Honda America looked to expand the Crave-themed ad campaign for its CR-V with an online game that could personalize users' non-automotive cravings, such as chocolate and video games, while still showing off the car. Crave is a play on words mixing the model's name with the notion of desire to arrive at CRaVe. The campaign, launched in September 2006 by Honda's agency, RPA, juxtaposes popular wants, such as ice cream, with the auto and targets young, active consumers who are single or just starting their families, according to RPA.

The game that RPA came up with launched on crave.honda.com in November. In it, a dashboard navigation screen asks you 20 questions, after which it "guesses" your craving, and shows you an image of what it is by lifting the hatchback on a CR-V.

Honda is hoping to build buzz based on the uncanny accuracy - or amusing near-accuracy - of the game's guesses. As part of the overall campaign, Honda paid for links to show up on searches for everything from "Labradors," and "coffee" to "pizza." RPA mined data from tools like Yahoo's Buzz Index to select terms that are not just crave-related, but also skewed to CR-V's target audience. A combination of these crave-related keywords and AUV category keywords generated about 500,000 visits to the microsite within the first month, according to Mike Margolin, RPA's interactive marketing director.

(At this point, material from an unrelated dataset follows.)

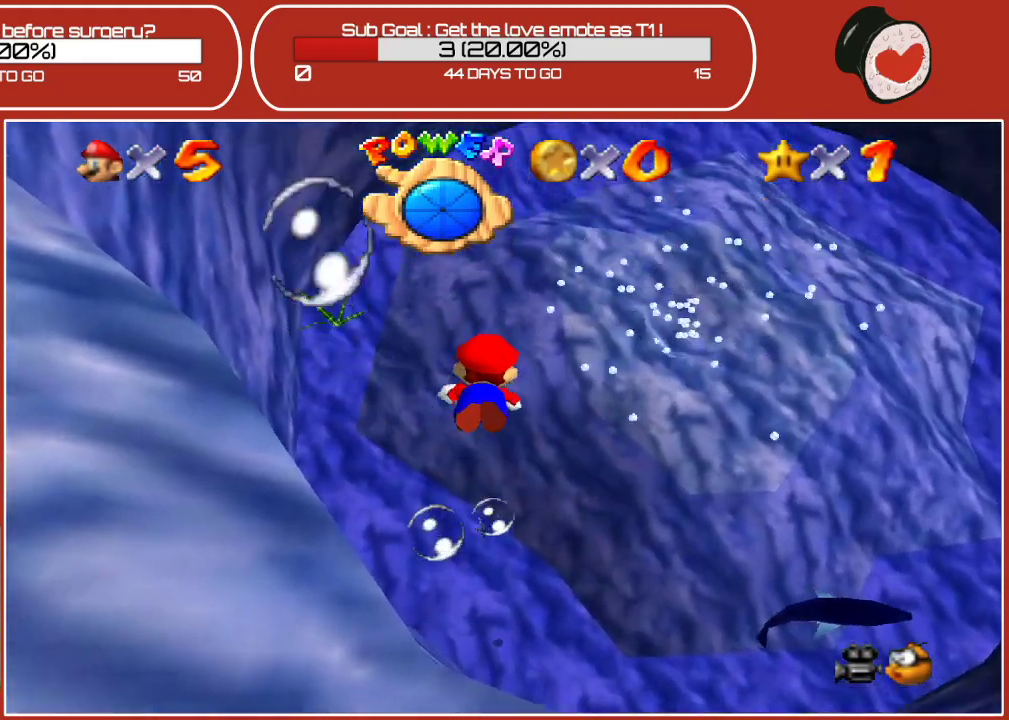
{"buttons": [], "left_stick": "center", "events": [[200, "A", "up"], [433, "left_stick", "center"]]}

Based on that response, the company tweaked the search marketing to include links to the game on listings for craveable topics. So when you are searching for jewelry, video games, celebrity gossip or other desirable items, within the search listings you get links to the site and a phrase such as "Honda CR-V is so in tune with your lifestyle that it can even guess what you're craving right now. Play Crave Reader and watch it read your mind."

Sure, Honda's campaign is a bit of a guessing game, with keywords that hope to surprise, rather than target. Saturn's experiment to hand over the keys to the Web-search kingdom, right there in the showroom, is a bit more of a safe bet. But in general, automakers desperate to get up close and personal with skittish buyers are finding fresh ways online to do that.